Gender

Gender is a characteristic of a person which must always exist. It is captured on registration and is mandatory for a person (and optional for a prospect person) so once the person registration process is complete, a gender evidence record is created automatically. Gender records can be updated with corrections and successions. For example, a client might contact the organization to say he incorrectly recorded his gender as female during an online application for benefits. The user would view his gender record and correct the value from ‘female’ to ‘male’.

The client may later contact the organization to inform them of a gender change which took place on a particular date. In this situation, the user would edit the existing gender record, entering a new gender value with an effective date of change set to the date on which the gender changed. Updating a record with a succession is therefore recording a change in details from a particular date.

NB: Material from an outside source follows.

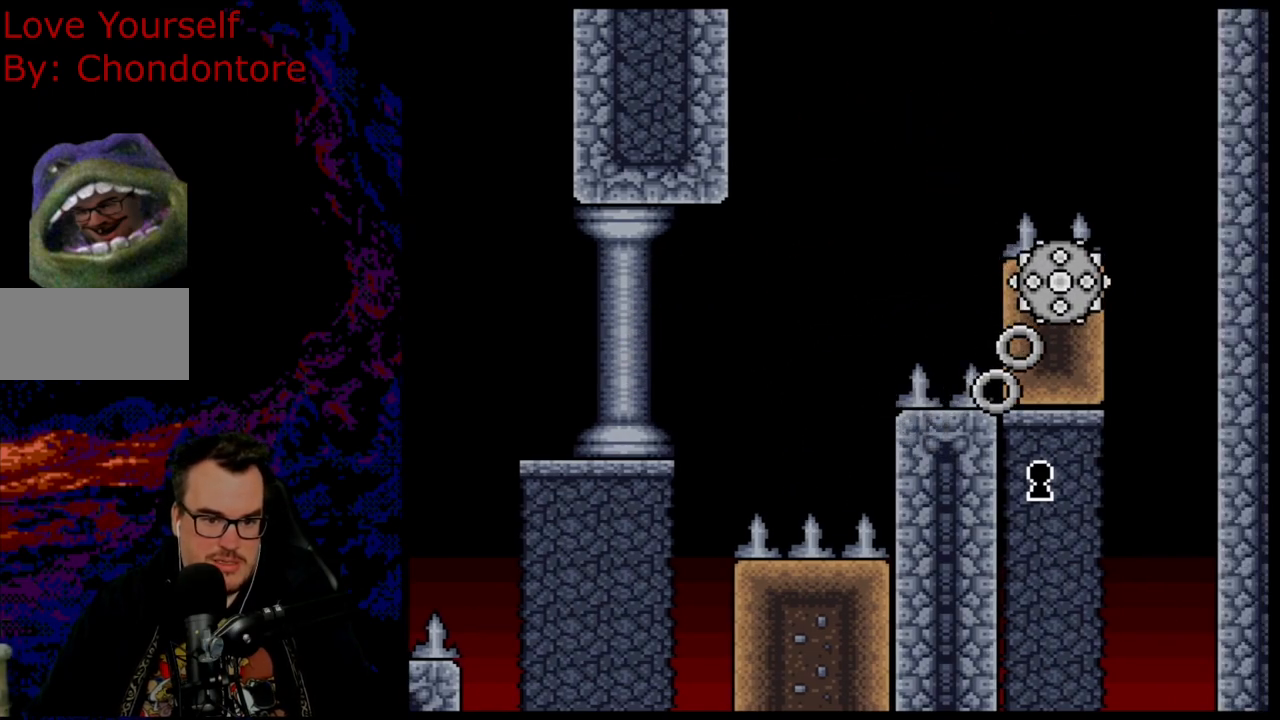
{"buttons": ["X", "DPAD_LEFT"], "events": [[83, "A", "up"], [283, "DPAD_RIGHT", "up"], [450, "DPAD_LEFT", "down"]]}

Gender records brokered from another case are processed automatically. Because there can only ever be one gender record,the system simply checks for a gender record and if one exists, the system checks if the incoming record is logically identical to the existing record, by comparing the ‘gender’ attribute on both. If the attributes do not match, the system updates the existing record held with the details on the incoming record (where the incoming record has the latest received date). This update will either result in a correction to the gender (i.e. because the gender was recorded incorrectly initially) or a change in gender from a different effective date. To determine this, the system will compare the effective date of change on both records and if the incoming record has a later effective date of change, it will assume the gender has changed from that date. This means that from the original effective date, the client will be recorded as one gender and from a later date, they are recorded as another gender.